— Working data —
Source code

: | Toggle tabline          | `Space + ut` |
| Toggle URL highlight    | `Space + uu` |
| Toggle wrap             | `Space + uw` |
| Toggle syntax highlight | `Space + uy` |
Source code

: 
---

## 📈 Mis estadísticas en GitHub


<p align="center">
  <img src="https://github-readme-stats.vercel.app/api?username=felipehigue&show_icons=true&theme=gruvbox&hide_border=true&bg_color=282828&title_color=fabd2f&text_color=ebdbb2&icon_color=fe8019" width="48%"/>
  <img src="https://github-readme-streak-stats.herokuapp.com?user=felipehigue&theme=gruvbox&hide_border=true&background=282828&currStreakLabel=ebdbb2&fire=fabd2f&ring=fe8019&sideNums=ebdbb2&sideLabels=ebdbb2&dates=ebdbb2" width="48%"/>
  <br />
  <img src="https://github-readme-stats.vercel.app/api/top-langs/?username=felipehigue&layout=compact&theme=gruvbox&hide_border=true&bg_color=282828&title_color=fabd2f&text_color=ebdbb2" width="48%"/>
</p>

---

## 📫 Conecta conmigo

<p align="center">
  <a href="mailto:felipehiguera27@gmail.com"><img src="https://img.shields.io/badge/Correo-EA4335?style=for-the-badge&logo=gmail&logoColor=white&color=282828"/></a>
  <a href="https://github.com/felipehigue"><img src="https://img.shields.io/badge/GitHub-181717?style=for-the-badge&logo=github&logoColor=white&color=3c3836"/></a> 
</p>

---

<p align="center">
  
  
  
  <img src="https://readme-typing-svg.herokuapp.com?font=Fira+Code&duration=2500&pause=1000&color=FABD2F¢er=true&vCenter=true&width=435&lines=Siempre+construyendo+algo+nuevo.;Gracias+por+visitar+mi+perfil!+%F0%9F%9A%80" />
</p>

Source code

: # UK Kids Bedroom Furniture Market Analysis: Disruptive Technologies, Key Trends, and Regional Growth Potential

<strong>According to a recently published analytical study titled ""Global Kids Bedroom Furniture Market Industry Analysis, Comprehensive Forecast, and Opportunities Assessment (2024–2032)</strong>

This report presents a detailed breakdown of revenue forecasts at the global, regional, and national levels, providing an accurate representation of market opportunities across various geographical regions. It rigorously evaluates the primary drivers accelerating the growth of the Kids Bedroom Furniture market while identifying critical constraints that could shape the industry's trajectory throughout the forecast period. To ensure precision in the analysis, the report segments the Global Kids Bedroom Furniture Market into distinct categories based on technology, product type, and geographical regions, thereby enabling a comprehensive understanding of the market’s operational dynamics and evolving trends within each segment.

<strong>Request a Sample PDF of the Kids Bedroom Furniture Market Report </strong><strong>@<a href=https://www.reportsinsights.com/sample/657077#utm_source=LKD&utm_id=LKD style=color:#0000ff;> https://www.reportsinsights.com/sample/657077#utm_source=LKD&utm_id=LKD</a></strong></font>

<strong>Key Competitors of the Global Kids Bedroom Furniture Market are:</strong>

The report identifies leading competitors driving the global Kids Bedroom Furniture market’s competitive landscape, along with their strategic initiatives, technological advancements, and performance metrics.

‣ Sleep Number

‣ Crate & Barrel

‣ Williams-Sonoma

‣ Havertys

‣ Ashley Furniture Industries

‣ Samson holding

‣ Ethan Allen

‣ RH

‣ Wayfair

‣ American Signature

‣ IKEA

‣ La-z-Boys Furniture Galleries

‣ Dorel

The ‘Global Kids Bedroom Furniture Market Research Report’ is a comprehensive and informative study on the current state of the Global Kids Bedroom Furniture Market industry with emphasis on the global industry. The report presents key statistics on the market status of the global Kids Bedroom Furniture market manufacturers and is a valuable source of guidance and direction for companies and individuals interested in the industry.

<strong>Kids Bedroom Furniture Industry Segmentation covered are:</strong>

---

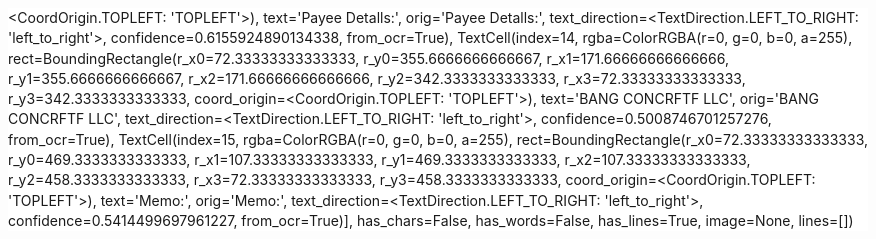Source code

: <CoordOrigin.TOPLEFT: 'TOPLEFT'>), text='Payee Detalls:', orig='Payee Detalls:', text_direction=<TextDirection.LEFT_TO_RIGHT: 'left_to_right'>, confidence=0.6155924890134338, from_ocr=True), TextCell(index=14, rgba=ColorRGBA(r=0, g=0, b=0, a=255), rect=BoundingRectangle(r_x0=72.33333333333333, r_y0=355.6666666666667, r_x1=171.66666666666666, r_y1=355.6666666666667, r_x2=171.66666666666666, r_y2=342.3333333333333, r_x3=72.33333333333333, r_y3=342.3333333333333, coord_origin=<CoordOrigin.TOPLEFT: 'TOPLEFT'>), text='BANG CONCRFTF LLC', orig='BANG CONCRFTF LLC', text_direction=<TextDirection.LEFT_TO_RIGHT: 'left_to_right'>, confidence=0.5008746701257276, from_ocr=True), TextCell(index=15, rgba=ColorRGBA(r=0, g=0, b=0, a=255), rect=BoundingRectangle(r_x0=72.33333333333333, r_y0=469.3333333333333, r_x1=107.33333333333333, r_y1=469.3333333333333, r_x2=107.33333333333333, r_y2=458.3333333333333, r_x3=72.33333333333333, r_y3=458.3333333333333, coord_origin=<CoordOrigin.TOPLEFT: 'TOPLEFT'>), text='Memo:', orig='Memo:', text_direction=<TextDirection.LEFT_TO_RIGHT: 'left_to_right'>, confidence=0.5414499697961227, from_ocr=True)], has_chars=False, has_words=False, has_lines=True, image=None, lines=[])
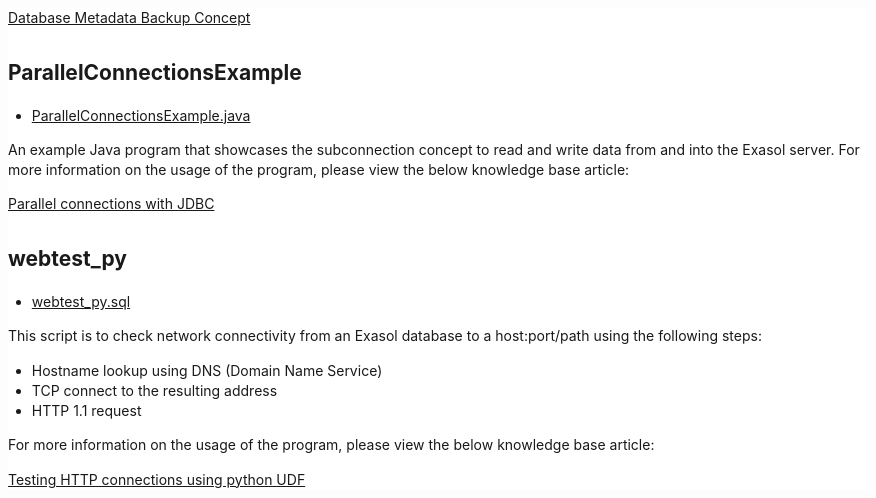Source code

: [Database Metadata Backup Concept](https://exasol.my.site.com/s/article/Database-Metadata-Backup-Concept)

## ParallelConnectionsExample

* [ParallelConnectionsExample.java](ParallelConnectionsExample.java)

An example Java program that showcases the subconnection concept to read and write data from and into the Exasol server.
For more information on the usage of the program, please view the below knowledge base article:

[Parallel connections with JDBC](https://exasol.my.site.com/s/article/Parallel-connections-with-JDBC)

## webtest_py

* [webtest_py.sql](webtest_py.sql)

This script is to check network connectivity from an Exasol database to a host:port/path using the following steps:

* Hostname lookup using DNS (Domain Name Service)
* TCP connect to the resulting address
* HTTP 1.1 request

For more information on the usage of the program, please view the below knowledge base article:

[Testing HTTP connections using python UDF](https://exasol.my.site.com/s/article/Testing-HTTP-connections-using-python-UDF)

— Goal of the exercise —
Copy the material from the line with "## ParallelConnectionsExample" up to and including the line with "[Testing HTTP connections", swapping "knowledge base article" for "help page" and leaving everything else the same. Give only those lines.

— Expected answer —
## ParallelConnectionsExample

* [ParallelConnectionsExample.java](ParallelConnectionsExample.java)

An example Java program that showcases the subconnection concept to read and write data from and into the Exasol server.
For more information on the usage of the program, please view the below help page:

[Parallel connections with JDBC](https://exasol.my.site.com/s/article/Parallel-connections-with-JDBC)

## webtest_py

* [webtest_py.sql](webtest_py.sql)

This script is to check network connectivity from an Exasol database to a host:port/path using the following steps:

* Hostname lookup using DNS (Domain Name Service)
* TCP connect to the resulting address
* HTTP 1.1 request

For more information on the usage of the program, please view the below help page:

[Testing HTTP connections using python UDF](https://exasol.my.site.com/s/article/Testing-HTTP-connections-using-python-UDF)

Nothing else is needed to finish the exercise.